In this post on Artificial Neural Network (ANN) Model using Scikit-Learn, I will demonstrate how to use the scikit-learn library of python to build an Artificial Neural Network. Before proceeding further, let us first discuss what is an Artificial Neural Network.
Artificial Neural Network (ANN)
Basically, an Artificial Neural Network (ANN) has comprises of an input layer of neurons, an output layer and one or more hidden layers in between. Also, a fully connected ANN is known as Multi-layer Perceptron.
What is a Multi-layer Perceptron?
While a perceptron has an input layer and an output layer of neurons, the Multi-layer Perceptron also includes hidden layers along with input and output layers. Basically, a Multi-layer Perceptron works as follows.
Firstly, it computes a dot product of the input and the weight present at the input layer neuron. After that, it sends it to the hidden layer neuron. The input to a hidden layer goes through an activation function and the resulting output of the activation function is used in computing the dot product with the weight present at that neuron.

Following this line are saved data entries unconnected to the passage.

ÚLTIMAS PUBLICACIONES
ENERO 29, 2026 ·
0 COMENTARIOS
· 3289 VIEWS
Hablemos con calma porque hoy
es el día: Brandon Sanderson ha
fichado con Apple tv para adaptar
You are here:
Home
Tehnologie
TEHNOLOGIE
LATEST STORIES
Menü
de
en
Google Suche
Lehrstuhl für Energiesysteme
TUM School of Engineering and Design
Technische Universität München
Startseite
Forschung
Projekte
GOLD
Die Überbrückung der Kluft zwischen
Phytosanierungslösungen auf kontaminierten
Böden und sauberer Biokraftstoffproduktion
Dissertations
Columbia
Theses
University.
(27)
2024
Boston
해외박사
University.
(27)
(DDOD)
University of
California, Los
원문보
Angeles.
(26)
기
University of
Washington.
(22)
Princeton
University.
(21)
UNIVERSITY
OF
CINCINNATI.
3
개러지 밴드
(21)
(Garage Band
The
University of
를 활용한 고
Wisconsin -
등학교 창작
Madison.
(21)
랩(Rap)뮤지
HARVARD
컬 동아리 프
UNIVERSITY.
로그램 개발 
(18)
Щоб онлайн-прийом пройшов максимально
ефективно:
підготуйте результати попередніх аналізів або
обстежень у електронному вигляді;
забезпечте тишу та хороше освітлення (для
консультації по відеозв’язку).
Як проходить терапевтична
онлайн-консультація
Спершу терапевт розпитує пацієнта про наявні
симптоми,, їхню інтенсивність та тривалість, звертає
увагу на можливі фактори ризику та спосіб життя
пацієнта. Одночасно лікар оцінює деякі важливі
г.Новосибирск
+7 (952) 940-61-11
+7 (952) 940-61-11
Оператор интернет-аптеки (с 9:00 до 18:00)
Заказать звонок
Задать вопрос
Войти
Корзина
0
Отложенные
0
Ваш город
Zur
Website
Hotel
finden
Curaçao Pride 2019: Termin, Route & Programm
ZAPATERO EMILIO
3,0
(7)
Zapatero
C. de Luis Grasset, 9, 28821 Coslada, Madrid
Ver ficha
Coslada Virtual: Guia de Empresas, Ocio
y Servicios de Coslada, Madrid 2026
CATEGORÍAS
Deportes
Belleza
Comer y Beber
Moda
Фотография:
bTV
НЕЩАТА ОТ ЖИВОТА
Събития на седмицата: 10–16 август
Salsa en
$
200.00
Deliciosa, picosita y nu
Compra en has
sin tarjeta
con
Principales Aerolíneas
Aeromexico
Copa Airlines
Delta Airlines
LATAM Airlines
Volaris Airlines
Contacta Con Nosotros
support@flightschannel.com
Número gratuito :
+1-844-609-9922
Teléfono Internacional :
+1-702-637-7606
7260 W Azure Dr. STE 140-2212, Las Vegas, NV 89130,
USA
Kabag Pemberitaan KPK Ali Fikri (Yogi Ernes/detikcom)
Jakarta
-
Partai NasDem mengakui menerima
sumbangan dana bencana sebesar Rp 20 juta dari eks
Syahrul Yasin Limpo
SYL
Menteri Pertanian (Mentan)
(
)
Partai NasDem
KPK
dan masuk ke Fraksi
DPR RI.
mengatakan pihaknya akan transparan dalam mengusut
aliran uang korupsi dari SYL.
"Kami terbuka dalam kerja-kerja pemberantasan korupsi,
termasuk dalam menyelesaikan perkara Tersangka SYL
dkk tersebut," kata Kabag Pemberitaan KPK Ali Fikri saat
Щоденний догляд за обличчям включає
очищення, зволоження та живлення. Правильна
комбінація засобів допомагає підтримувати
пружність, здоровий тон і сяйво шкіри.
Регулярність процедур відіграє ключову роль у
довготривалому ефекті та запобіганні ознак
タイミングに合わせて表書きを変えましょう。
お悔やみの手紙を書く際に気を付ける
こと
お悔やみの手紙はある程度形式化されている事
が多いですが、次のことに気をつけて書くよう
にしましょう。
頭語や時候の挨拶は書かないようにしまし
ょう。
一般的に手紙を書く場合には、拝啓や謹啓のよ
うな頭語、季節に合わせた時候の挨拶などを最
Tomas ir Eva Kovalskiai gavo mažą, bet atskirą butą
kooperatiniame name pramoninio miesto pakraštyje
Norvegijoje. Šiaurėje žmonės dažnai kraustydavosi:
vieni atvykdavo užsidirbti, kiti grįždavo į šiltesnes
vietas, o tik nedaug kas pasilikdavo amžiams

Consequently, the resulting dot product at hidden layer acts the input of the next layer neurons and the same process repeats until the output layer reaches.
Finally, the neurons at the output layer carry out computations using the activation function present there. Further, the computed results are used in either backpropagation for the purpose of training or they are used for making predictions in case of the model is already trained.
Creating an Artificial Neural Network (ANN) Model using Scikit-Learn
In fact, the scikit-learn library of python comprises a classifier known as the MLPClassifier that we can use to build a Multi-layer Perceptron model. Additionally, the MLPClassifier works using a backpropagation algorithm for training the network. The following code shows the complete syntax of the MLPClassifier function.
MLPClassifier(hidden_layer_sizes, activation, solver, alpha, batch_size, learning_rate, learning_rate_init, power_t, max_iter, shuffle, random_state, tol, verbose, warm_start, momentum, nesterovs_momentum, early_stopping, validation_fraction, beta_1, beta_2, epsilon, n_iter_no_change, max_fun)
In short, we describe the parameters below.
Basically, hidden_layer_sizes represents the number of neurons in a hidden layer. Moreover, you can specify number of hidden layers using a comma separated list of their respective size. For example, the following MLP Classifier has four hidden layers with given sizes.
MLPClassifier(hidden_layer_sizes=(12, 13, 10, 8), ......)
Similarly, we can specify the activation function which a hidden layer uses with the help of activation parameter. For the purpose of weight optimization we use a solver. Basically, it is an optimization algorithm that updates the learning rate. The default is adam solver. In order to prevent overfitting, we use the parameter alpha which is used for regularization.
Parameters Related to Learning
The next parameter, batch_size refers to the size of particular mini batches. Likewise, learning_rate parameter indicates whether the learning rate is constant, adaptive, or invscaling (inverse scaling learning rate). Further, the learning_rate_init refers to the initial learning rate.
In case, you use the inverse scaling learning rate by providing the value invscaling to the learning_rate parameter, use power_t also. Here you can specify the exponent for it using the parameter power_t. Further, you can specify maximum number of iterations using max_iter parameter. Also, the boolean parameter shuffle specifies whether the samples should be shuffled in each iteration.
Parameters for Stopping the Learning Process
Likewise, for weights and bias initialization, random numbers can be generated by using the random_state parameter. Significantly, the MLP Classifier has a parameter known as tol for specifying tolerance for the optimization. In other words, when the loss is not improved by the value specified in tol parameter after successive iterations, the network stops further learning and the training is finished. The parameter n_iter_no_change indicates the number of iterations till the value in tol is not achieved.
The boolean parameter verbose is used to display the progress messages, While the parameter warm_start makes use of values previously used. Similarly, momentum refers to the momentum for gradient descent updates. Additionally, nesteroves_momentum indicates the use of Nesterov Momentum.
Sometimes it happens that the validation score doesn’t improve, then we can terminate the learning by setting the boolean parameter early_stopping to true. Meanwhile, we can put the fraction of training data for the purpose of validation by specifying the validation_fraction parameter.
The parameters beta_1, and beta_2 refer to the exponential decay rate for estimates for first moment vector and the second moment vector in adam respectively. Further, we can specify the value for numerical stability using the parameter epsilon that we can use only with the adam solver.
Finally, we can specify maximum number of calls of the loss function using the parameter max_fun that we use only with lbfgs solver.